Net income was $134.6 million, or $1.80 a share, compared with $133.8 million, or $1.79, a year earlier, the company said yesterday in a statement. Stripping out the tanker sales, profit declined 54 percent to $61.4 million. Sales slumped 19 percent to $350 million.

“There’s a larger gain on the sale of assets than some people were expecting,” said Anders Rosenlund, an analyst for ABG Sundal Collier ASA in Oslo. “If you adjust for that, the result is slightly weaker.”

Oil shipping suffered a “weakening in the market” in the final quarter that has extended into 2007, Frontline said today, after the Organisation of Petroleum Exporting Countries cut supplies by 800,000 barrels a day. Daily ship-hire rates for all of the company’s tankers fell in the fourth quarter.

“Shipping stocks are down along with all other stocks,” said Robin Byde, an analyst for HSBC Securities in London who rates the stock “underweight.” The stock also may be lower today after a “good run” this year.

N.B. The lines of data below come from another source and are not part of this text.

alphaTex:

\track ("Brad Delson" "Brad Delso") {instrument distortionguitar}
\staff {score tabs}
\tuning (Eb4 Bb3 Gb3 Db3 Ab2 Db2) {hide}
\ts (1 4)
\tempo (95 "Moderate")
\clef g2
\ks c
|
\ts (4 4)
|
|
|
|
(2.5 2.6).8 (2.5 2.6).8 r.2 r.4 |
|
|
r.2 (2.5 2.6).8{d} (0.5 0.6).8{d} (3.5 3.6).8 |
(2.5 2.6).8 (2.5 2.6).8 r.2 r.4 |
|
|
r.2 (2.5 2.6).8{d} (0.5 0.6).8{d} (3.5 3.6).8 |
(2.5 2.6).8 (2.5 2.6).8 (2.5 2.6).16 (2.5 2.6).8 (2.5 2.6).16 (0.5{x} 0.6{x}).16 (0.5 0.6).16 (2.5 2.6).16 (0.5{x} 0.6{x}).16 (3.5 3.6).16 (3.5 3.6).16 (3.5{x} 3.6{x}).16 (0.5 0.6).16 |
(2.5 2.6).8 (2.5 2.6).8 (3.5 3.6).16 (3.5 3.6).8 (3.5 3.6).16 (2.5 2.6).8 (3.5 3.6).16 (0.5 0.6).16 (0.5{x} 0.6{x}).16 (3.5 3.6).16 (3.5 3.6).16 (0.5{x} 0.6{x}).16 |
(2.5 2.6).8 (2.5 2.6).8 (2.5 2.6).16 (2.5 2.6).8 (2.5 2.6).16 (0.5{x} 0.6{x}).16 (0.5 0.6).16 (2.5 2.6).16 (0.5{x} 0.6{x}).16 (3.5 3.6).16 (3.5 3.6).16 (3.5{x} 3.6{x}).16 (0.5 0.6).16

OPEC members cut exports to reverse a decline in the oil price. Brent crude oil fell 12 percent in the second half of 2006 to end the year at $60.13 a barrel. It reversed four days of increases yesterday, dipping 88 cents, or 1.5 percent, to $59.07 a barrel.

Frontline’s profit excluding asset sales was expected to fall 58 percent to $56.7 million, or 76 cents a share, according to the median estimate of eight analysts surveyed by Bloomberg News by telephone and e-mail last week. The company was forecast to earn $120 million including tanker-sale gains worth about $62 million, according to the median estimate of eight analysts surveyed by SME Direkt.

Warmer-than-usual temperatures kept US heating demand 17 percent below average in the last two months of 2006, according to Missouri-based forecaster Weather Derivatives, further crimping demand for crude. US imports fell to a 14-month low of 8.9 million barrels a day in the week ended December 15, Energy Department data showed.

Earnings from Frontline’s Very Large Crude Carriers, or VLCCs, the biggest class of tankers with a capacity of 2 million barrels, were $48,000 a day during the quarter, the company said. They were $59,800 in the previous quarter.

Frontline’s biggest competitor in VLCCS is closely held Tankers International LLC, which operates a pool of 43 of the vessels on behalf of a group of owners. Frontline left the pool in 2002.